“Systems of systems were informally developed by AC grid engineers,” explains Benchaib. “Today we’re formalising the concept in DC grids. It is an active example of ‘thinking globally and acting locally’.” This brings to mind the theory of complex systems. In a school of fish, for example, each fish keeps a certain distance and follows the fish in front. The result is that each fish acts like the whole school, while the whole school acts like an individual fish. “Systems of systems are naturally occurring forms of organisation,” states Benchaib. “They will underpin the 2030 transmission grid in which control will be distributed amongst the nodes.”
Distributed control will enable adjustments at different hierarchical levels and at different timescales to take place across the entire network. Indeed, a key component of systems of systems thinking is the notion of scale. Flexibility comes from the ability to switch from long timescales and large space scales to small ones, then back again. Again taking the example of the school of fish, should one or more individual fish quit the school, there is no effect on the school or its pattern of movement. All of which points to the tantalizing prospect of plug and play. “It should be possible to add a load to a system or to remove it without destabilising the system in the DC power network of 2030,” states Benchaib. AC networks, of course, have that plug-and-play capability, developed piecemeal over the years. However, with mass RES their control systems are unlikely to be able to cope. To enable plug-and-play behaviour in a multi-terminal DC (MTDC) system that integrates offshore wind farms, Benchaib and his research team are exploring primary, secondary and even tertiary control functions. They operate on different timescales and at different system levels to ensure grid stability. Primary control represents the variation of the power/current injection set-points caused by disturbances in the system. This is different from the local controller of the (AC/DC) converter, the role of which is to track any set-points. In the “system of systems” approach, a solution with different timescales has been adopted.
The time dynamic response of the primary control should therefore be slower (longer timescale) than the controller of the converter, which is around a few milliseconds. This primary control “time constant” will not depend only on the reactivity of the converter but also on the power injection ability of all connected nodes (production, storage, loads, etc.), which theoretically should be from a few hundred milliseconds to a few seconds, as for AC systems. Primary control is global but distributed. A primary control strategy that has proved itself in AC grids is the so-called droop control technique. This could be applied for MTDC power grids. In such networks the distributed control will then employ the droop mechanism to regulate the DC voltages by adjusting the power (or current) injections from the converters.
The converters simultaneously and individually inject the active power needed to restore balance to the MTDC grid. Thus, for the same voltage deviation two converters could inject different amounts of power. “Droop control is in each node. This is another example of ‘thinking globally, acting locally’ at work,” stresses Benchaib.
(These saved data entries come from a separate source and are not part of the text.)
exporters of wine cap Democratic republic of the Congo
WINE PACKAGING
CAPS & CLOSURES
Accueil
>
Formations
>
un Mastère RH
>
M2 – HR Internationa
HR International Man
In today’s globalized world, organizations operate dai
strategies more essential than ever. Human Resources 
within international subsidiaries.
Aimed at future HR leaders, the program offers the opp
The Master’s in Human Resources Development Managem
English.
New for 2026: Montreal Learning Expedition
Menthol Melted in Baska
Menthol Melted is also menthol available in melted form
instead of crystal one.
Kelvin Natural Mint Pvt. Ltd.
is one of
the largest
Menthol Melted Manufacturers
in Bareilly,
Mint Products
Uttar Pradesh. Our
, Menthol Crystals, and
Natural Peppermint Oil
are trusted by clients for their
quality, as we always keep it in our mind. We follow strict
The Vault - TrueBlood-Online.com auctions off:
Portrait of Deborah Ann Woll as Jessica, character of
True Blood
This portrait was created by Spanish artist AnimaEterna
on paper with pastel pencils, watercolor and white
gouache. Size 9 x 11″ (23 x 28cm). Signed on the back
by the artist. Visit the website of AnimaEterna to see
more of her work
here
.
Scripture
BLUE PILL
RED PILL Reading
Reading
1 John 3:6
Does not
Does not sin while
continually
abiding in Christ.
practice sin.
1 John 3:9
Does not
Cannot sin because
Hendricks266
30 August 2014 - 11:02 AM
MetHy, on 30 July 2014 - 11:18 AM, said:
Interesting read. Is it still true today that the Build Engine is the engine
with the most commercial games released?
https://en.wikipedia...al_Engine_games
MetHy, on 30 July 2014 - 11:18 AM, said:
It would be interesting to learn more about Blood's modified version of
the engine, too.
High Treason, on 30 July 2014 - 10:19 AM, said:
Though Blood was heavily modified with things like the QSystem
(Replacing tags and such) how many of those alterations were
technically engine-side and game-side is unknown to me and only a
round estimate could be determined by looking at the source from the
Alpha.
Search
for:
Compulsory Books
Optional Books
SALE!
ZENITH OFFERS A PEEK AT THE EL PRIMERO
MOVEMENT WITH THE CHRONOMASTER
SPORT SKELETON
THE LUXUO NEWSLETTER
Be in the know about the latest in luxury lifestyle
At a different and slower timescale, secondary control regulates the voltage deviation across the grid – or the next system up in the system of systems – on a timescale of several seconds. It uses master-slave strategies where one or more converters act as a slack bus (provide or absorb the power needed to achieve power balance within the DC grid), while other converters control their power exchange between the AC and DC systems. “The work we have put into formalising a system-of-systems approach for DC grids could usefully be applied to several other fields,” says Benchaib. “It’s a whole philosophy.”
Fault clearance speed: a system-wide challenge to HVDC grids
Unlike AC networks, which have been around for over a hundred years, HVDC grid technology is still in the making. Few of the principal protection systems from AC grids would work for DC grids, though the main requirements still hold. These are sensitivity (detection of all faults), selectivity (ability to isolate and trip only faulty parts), speed and reliability.
An issue that cuts system-wide across those criteria is the circuit breaker (CB) speed. CBs in AC systems typically clear a fault in 70-100 milliseconds (ms), including the fault detection time. However, DC networks have low impedance, so faults go deeper and faster. To be absolutely reliable, HVDC CBs should have completely cleared the fault current in less than 5 ms after the fault inception. Communication speed is again a challenge in current differential protection, an AC protection system that is actually applicable to DC grids. “Alstom recently doubled the speed of its differential protection’s communication channel from 64 to a very fast 128 kbps. It reduces the fault detection time to less than 17 ms. However, that’s still far short of the 3-4 ms required to protect HVDC grids,” explains Dr Oleg Bagleybter, Programme Manager (Networks).
Backup protection solutions, where there is often an additional time lag, will demand even higher CB speed, and without backup there can be no reliability. New strategies are needed to integrate fault detection, discrimination and isolation for DC grids. A possible future solution may be the Alstom proposal of autonomous HVDC breaker operation, minimising breaker duty while also reducing the time the power interruption is “seen” by the interconnected AC systems.